As such, it fatally undermines the very social contract and national settlement that forms the basis of any cohesive, popular revolution. I am thinking here of the sense of utter alienation felt by many of those who had voted for the FIS, many of them first time voters after 30 years of abstention, who discovered their country’s future was run with only one section of its citizenry — the ‘good’, ‘responsible’, ‘acceptable’ Algeria — in mind.
And we see this today in Egypt: while those who support Morsi’s ouster are routinely portrayed as authentically representative of the Egyptian revolution and popular will, those who oppose it, no matter how numerous, are reflexively described as mere ‘Morsi or MB supporters’.
While many of those supporting the coup claim it was a painful option, the spectacle of air shows over the skies of Cairo and helicopters flying Egyptian flags over Tahrir in celebration can only deepen the sense of anger and betrayal felt by the millions of Egyptians who felt there was nothing to celebrate."
‘Egypt’s Fault Lines, and its Cartoons‘ (Jonathan Guyer, The New Yorker)
"The cartoonists of Egypt have been as divided as the rest of the country about the military’s removal of President Mohamed Morsi from power on July 3rd.

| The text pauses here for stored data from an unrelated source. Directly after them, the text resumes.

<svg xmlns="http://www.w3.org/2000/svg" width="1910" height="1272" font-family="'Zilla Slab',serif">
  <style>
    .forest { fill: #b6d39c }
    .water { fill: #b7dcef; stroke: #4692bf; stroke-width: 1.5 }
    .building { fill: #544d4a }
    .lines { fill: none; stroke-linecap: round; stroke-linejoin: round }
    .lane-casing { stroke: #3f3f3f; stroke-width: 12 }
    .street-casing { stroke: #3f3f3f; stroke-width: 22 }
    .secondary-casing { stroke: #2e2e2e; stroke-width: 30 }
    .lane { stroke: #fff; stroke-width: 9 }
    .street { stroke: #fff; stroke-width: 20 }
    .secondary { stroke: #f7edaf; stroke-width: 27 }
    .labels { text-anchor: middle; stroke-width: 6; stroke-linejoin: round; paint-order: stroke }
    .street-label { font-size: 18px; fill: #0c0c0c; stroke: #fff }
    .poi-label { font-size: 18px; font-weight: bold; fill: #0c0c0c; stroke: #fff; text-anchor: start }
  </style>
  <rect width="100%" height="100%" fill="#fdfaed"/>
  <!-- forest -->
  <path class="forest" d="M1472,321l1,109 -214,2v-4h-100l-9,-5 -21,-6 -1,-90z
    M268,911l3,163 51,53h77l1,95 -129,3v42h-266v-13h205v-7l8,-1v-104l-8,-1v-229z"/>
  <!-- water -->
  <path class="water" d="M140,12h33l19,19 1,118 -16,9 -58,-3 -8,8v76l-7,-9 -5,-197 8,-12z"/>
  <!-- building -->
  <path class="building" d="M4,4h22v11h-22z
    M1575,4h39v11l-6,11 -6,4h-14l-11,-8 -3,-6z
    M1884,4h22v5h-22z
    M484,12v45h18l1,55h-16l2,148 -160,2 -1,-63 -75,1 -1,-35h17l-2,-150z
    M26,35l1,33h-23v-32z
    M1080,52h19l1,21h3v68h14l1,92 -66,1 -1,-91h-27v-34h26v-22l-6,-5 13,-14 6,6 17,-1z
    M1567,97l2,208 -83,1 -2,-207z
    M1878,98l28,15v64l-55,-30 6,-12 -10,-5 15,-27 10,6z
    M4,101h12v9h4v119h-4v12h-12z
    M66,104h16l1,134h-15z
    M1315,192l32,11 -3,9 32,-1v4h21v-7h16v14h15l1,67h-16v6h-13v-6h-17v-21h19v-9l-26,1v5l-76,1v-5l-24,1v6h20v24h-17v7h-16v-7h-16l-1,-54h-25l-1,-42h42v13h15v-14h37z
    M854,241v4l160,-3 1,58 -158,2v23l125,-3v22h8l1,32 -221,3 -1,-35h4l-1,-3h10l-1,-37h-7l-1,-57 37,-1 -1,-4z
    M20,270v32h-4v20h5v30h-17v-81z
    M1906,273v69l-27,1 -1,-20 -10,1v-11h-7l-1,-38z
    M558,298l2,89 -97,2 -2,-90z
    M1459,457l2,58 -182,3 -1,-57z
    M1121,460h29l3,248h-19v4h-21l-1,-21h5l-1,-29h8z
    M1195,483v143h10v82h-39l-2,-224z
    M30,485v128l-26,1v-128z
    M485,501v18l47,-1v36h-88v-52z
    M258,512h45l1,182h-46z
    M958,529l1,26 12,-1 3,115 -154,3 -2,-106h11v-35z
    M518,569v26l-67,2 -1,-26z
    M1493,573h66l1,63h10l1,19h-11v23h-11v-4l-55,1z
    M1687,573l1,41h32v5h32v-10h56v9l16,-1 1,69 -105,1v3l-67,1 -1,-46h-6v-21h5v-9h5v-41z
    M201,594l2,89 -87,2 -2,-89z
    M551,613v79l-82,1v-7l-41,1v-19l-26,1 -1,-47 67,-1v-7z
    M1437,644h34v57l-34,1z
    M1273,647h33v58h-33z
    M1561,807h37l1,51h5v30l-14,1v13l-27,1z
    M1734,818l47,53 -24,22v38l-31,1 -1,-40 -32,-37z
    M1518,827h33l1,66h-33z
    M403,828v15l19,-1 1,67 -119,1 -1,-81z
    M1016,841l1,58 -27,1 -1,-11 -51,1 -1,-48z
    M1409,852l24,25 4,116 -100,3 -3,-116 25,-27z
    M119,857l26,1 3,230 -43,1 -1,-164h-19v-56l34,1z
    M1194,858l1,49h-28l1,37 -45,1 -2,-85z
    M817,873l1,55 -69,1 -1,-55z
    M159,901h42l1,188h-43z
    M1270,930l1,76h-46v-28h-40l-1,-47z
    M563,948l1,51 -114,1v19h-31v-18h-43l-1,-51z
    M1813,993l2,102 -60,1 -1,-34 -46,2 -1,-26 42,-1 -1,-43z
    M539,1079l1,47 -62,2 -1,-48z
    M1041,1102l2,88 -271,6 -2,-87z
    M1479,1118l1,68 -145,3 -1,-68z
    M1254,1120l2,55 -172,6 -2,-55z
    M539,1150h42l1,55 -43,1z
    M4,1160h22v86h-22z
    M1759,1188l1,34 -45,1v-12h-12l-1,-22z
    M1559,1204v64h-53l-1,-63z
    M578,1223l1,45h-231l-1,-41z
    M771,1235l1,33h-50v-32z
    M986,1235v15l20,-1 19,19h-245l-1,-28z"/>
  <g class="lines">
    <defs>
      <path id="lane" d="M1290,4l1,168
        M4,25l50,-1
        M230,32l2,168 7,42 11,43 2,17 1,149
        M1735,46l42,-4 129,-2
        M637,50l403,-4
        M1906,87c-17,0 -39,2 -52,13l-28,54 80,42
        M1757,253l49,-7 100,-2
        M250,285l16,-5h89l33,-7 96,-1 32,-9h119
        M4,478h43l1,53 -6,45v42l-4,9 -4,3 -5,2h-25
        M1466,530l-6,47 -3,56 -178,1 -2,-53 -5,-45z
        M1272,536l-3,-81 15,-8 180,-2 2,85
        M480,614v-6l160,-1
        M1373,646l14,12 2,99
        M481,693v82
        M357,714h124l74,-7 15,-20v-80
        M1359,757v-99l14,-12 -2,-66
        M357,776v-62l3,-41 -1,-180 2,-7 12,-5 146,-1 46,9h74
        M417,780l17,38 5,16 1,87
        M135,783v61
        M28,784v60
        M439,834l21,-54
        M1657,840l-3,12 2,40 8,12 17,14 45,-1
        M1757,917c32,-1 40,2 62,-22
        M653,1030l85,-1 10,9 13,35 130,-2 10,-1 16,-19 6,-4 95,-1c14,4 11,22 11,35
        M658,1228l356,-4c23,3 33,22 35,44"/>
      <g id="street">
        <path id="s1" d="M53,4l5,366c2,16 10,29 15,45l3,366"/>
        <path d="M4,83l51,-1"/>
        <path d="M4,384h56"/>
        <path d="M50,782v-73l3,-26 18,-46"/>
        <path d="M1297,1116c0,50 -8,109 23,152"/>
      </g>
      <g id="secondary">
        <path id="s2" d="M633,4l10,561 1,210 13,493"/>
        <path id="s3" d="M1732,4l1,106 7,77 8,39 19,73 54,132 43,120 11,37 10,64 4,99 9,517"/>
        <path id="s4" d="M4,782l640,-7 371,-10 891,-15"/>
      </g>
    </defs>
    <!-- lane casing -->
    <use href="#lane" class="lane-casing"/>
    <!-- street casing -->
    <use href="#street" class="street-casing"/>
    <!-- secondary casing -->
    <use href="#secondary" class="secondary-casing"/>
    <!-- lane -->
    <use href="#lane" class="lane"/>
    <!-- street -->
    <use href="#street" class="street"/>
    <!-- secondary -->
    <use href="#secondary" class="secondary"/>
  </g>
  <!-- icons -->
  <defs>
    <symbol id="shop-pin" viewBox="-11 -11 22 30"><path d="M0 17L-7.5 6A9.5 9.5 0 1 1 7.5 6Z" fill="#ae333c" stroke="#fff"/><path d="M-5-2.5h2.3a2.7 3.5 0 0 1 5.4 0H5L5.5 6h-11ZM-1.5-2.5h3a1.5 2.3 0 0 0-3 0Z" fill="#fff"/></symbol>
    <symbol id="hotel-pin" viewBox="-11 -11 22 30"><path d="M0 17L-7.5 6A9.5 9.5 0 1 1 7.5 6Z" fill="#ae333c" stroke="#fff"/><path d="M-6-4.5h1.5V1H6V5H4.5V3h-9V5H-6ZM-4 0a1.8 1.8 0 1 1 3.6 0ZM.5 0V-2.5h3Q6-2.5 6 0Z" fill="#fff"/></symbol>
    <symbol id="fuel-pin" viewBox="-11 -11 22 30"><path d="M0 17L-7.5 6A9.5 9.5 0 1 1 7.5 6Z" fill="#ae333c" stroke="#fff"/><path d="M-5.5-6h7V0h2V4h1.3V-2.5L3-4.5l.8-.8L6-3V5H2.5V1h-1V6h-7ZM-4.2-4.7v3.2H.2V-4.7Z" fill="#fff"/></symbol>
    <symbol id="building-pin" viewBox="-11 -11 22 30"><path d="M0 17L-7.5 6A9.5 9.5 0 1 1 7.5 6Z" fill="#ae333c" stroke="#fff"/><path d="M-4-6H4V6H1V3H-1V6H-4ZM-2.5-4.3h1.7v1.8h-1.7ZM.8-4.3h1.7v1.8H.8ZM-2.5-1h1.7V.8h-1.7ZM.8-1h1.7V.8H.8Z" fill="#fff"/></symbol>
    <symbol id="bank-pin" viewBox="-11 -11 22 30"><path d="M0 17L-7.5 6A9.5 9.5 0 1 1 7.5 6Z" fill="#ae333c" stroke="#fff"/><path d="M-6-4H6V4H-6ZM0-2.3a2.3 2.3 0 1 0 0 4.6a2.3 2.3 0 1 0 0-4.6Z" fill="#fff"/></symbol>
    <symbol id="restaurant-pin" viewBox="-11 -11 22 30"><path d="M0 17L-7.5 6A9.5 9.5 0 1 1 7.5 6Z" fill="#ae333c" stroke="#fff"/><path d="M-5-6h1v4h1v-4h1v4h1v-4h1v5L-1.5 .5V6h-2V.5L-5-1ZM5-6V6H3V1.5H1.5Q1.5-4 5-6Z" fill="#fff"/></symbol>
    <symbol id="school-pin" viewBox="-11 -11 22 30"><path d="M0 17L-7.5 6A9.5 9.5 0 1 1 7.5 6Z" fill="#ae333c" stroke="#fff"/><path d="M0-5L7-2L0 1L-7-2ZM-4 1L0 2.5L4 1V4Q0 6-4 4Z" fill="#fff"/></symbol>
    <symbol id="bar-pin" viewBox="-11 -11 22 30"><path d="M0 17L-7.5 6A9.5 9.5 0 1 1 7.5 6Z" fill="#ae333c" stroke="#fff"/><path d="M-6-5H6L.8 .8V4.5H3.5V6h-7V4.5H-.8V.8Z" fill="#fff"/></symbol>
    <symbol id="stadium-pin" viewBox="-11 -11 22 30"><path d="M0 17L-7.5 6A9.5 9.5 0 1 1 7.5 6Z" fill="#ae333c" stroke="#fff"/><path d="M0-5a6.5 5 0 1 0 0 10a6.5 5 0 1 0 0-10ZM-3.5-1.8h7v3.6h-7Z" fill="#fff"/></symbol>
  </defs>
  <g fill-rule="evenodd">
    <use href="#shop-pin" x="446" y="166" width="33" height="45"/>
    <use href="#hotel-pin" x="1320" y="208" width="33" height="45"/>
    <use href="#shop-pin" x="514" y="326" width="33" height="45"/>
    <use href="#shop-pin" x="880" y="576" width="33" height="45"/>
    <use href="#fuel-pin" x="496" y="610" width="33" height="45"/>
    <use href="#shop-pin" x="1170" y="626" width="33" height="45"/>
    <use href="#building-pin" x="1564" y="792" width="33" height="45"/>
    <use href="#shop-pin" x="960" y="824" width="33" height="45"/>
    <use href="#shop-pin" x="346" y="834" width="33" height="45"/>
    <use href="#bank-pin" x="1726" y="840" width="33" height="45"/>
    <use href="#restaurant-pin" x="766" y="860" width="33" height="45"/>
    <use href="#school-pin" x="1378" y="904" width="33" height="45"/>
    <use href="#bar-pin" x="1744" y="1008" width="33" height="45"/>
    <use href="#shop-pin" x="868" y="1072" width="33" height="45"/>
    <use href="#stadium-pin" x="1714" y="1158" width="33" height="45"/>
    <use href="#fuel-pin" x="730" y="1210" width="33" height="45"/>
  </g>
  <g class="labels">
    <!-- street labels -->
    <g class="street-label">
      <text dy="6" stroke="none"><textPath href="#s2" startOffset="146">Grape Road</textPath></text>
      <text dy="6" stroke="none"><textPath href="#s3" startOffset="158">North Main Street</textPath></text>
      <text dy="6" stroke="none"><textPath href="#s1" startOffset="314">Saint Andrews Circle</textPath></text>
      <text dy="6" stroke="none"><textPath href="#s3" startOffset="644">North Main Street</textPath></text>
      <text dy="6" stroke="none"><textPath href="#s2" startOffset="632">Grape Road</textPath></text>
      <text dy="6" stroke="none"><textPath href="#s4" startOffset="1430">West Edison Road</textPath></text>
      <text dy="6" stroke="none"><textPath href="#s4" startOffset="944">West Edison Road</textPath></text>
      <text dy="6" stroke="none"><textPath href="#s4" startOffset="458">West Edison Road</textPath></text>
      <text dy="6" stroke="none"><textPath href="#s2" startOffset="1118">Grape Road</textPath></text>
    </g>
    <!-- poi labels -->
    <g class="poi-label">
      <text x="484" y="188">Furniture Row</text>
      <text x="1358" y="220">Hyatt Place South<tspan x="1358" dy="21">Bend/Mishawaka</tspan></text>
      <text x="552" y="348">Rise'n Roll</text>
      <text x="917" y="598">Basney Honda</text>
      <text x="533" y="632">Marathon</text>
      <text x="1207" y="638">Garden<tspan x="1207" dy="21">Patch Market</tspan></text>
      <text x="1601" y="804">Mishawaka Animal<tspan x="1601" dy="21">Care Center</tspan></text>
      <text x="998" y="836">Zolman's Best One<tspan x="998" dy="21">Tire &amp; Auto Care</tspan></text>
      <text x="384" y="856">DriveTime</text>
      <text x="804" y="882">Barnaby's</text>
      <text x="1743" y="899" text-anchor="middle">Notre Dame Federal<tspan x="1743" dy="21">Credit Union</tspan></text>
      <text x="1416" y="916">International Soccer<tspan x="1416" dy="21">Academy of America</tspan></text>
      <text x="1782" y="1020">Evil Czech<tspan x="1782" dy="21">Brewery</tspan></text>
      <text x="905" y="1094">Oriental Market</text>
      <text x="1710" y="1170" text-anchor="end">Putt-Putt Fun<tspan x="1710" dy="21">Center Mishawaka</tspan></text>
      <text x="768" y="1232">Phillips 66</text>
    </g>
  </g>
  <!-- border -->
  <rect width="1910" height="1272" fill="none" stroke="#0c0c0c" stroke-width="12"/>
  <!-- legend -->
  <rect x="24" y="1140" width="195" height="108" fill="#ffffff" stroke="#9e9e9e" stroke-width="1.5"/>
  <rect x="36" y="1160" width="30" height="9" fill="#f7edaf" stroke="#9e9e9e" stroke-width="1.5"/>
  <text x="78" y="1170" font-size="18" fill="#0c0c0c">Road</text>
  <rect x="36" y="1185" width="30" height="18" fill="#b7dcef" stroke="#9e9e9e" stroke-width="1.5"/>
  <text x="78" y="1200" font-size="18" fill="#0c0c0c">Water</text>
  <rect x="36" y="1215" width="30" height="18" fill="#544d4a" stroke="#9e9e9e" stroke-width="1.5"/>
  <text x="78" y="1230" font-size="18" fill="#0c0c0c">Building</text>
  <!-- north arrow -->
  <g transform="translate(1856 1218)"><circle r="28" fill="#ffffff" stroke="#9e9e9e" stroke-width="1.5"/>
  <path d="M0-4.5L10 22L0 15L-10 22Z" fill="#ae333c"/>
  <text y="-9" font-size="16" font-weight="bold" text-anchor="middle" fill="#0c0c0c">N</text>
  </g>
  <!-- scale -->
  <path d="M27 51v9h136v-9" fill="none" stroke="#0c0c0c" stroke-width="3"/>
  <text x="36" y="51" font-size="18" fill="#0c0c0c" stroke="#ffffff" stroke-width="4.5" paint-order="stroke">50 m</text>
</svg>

Until recently, cartoonists at independent newspapers were not shy in depicting the excesses of the military; Morsi and the Muslim Brotherhood appeared as bumblers. In the past week, though, they have been supporting the military, which has arrested dozens of Islamists, with images of Brotherhood cadres armed to the teeth, defying military authority and inciting violence.
To take one example: in January, 2013, the Al-Masry Al-Youm cartoonist Doaa El-Adl drew Morsi at a podium alongside a blank speech bubble that dwarfed him in size. This week, El-Adl repurposed the same cartoon — with the speech bubble packed with firearms and a grenade.
The cartoonist Shafik Salah said by phone that editors at Freedom and Justice, the daily newspaper of the Muslim Brotherhood’s political party, ‘aren’t in prison, but they don’t have a place’ to work — the offices were shut down by the military. The paper has shrunk from fourteen to eight pages, and editors are also recycling cartoons. In one of Salah’s cartoons from April, republished this week, a white bird (labeled ‘the revolution’) pops a hole in Mubarak’s floating device, marked ‘the counterrevolution.’ In a cartoon by Hazem Wahba — published twice this week — a mustached man says, to his two bearded friends, ‘Hold out and be strong, brothers. I swear that victory is soon, and don’t be sad. God is with us.’ In the upper corner of every page of the paper, the words ‘The Legitimate President’ are printed."